Ver. 4. Have all the workers of iniquity no knowledge?] No, not so much as Pilate's wife had in a dream; for else they would take heed of having anything to do with those just men. But they are workers of iniquity, habituated and hardened in cruelty, fleshed in blood; and having a hoof upon their hearts, so that they are masters of their consciences, and have taken a course with them. In this question here asked the psalmist doth not so much quaerere as queri, ask as chide and complain.

Who eat up my people as they eat bread] That is, quotidie, daily, saith Austin; as duly as they eat bread; or, with the same eagerness and voracity. These man eaters, these Dαοβοροι, cruel cannibals, make no more conscience to undo a poor man than to eat a good meal when they are hungry. Like pickerels in a pond, or sharks in the sea, they devour the poorer, as those do the lesser fishes; and that many times with a plausible invisible consumption; as the usurer, who, like the ostrich, can digest any metal, but especially money.

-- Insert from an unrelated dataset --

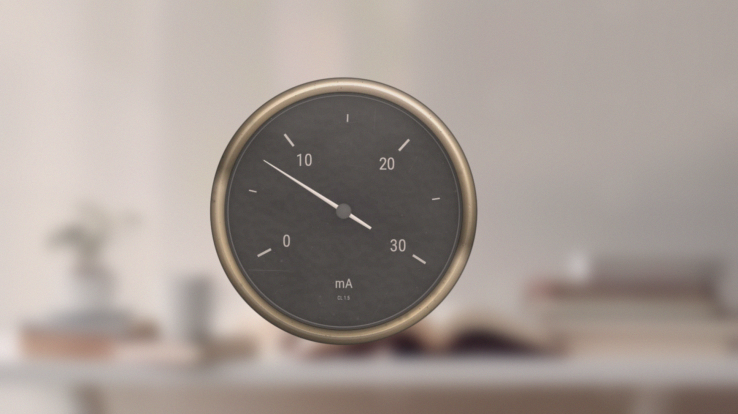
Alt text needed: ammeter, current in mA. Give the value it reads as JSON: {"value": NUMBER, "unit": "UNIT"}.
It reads {"value": 7.5, "unit": "mA"}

They call not upon the Lord] viz. For a blessing upon that their bread, as some sense it; how should they, since God abhorreth them? Psalms 10:3. But better take it for neglect of the duty of prayer; they rob God of his inward and outward worship, and so deal worse with him than idolaters do with their dunghill deities, whom they cease not to call upon. These will commit no impropriety in God's service; and be sure that their prayer (like that of Haman's, Est 7:7) shall never be turned into sin. If they pray in extremity (as then a Joab will lay hold on the horns of the altar), it is but as blind beggars are forced to ask, though they know not of whom.